Minor improvements and bug fixes

  • str_order() and str_sort() gain explicit numeric argument for sorting
    mixed numbers and strings.
  • str_replace_all() now throws an error if replacement is not a character
    vector. If replacement is NA_character_ it replaces the complete string
    with replaces with NA (#124).
  • All functions that take a locale (e.g. str_to_lower() and str_sort())
    default to "en" (English) to ensure that the default is consistent across
    platforms.

stringr 1.1.0

19 Aug 22:11
Compare
Choose a tag to compare
  • Add sample datasets: fruit, words and sentences.
  • fixed(), regex(), and coll() now throw an error if you use them with
    anything other than a plain string (#60). I've clarified that the replacement
    for perl() is regex() not regexp() (#61). boundary() has improved
    defaults when splitting on non-word boundaries (#58, @lmullen).
  • str_detect() now can detect boundaries (by checking for a str_count() > 0)
    (#120). str_subset() works similarly.
  • str_extract() and str_extract_all() now work with boundary(). This is
    particularly useful if you want to extract logical constructs like words
    or sentences. str_extract_all() respects the simplify argument
    when used with fixed() matches.
  • str_subset() now respects custom options for fixed() patterns
    (#79, @gagolews).
  • str_replace() and str_replace_all() now behave correctly when a
    replacement string contains $s, \\\\1, etc. (#83, #99).
  • str_split() gains a simplify argument to match str_extract_all()
    etc.
  • str_view() and str_view_all() create HTML widgets that display regular
    expression matches (#96).
  • word() returns NA for indexes greater than number of words (#112).

stringr 1.0.0

30 Apr 13:17
Compare
Choose a tag to compare
  • stringr is now powered by stringi instead of base R regular expressions. This improves unicode and support, and makes most operations considerably faster. If you find stringr inadequate for your string processing needs, I highly recommend looking at stringi in more detail.

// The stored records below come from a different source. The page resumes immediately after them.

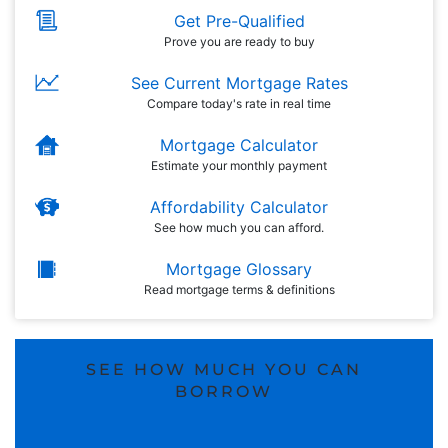
Get Pre-Qualified
Prove you are ready to buy
See Current Mortgage Rates
Compare today's rate in real time
Mortgage Calculator
Estimate your monthly payment
Affordability Calculator
See how much you can afford.
Mortgage Glossary
Read mortgage terms & definitions
SEE HOW MUCH YOU CAN
BORROW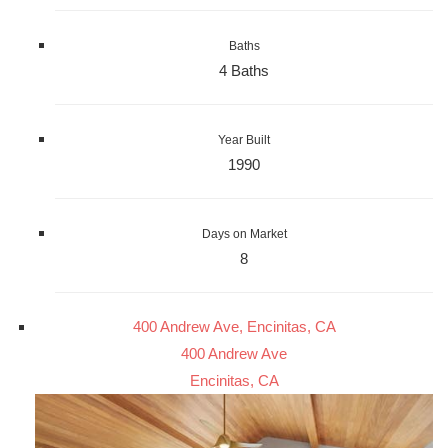
Baths
4 Baths
Year Built
1990
Days on Market
8
400 Andrew Ave, Encinitas, CA
400 Andrew Ave
Encinitas, CA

  • stringr gains a vignette, currently a straight forward update of the article that appeared in the R Journal.

  • str_c() now returns a zero length vector if any of its inputs are zero length vectors. This is consistent with all other functions, and standard R recycling rules. Similarly, using str_c("x", NA) now yields NA. If you want "xNA", use str_replace_na() on the inputs.

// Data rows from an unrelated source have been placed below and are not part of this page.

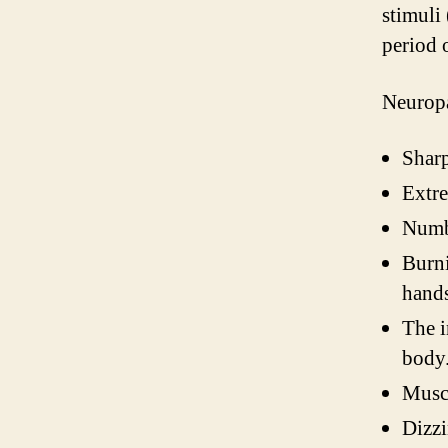
stimuli
period 
Neuropa
Sharp
Extre
Numbn
Burni
hands
The i
body
Muscl
Dizzi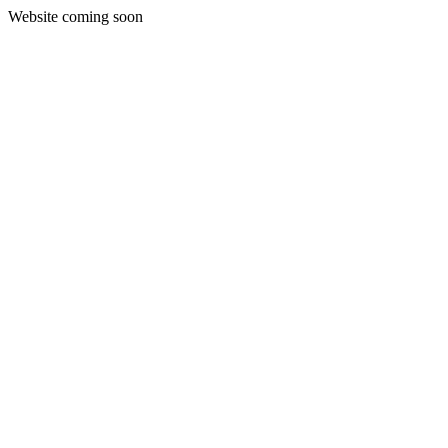
Website coming soon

  • str_replace_all() gains a convenient syntax for applying multiple pairs of pattern and replacement to the same vector:

    input <- c("abc", "def")
    str_replace_all(input, c("[ad]" = "!", "[cf]" = "?"))
  • str_match() now returns NA if an optional group doesn't match (previously it returned ""). This is more consistent with str_extract() and other match failures.

  • New str_subset() keeps values that match a pattern. It's a convenient wrapper for x[str_detect(x)] (#21, @jiho).

  • New str_order() and str_sort() allow you to sort and order strings in a specified locale.

  • New str_conv() to convert strings from specified encoding to UTF-8.

  • New modifier boundary() allows you to count, locate and split by character, word, line and sentence boundaries.

  • The documentation got a lot of love, and very similar functions (e.g. first and all variants) are now documented together. This should hopefully make it easier to locate the function you need.

  • ignore.case(x) has been deprecated in favour of fixed|regexp|coll(x, ignore.case = TRUE), perl(x) has been deprecated in favour of regexp(x).

  • str_join() is deprecated, please use str_c() instead.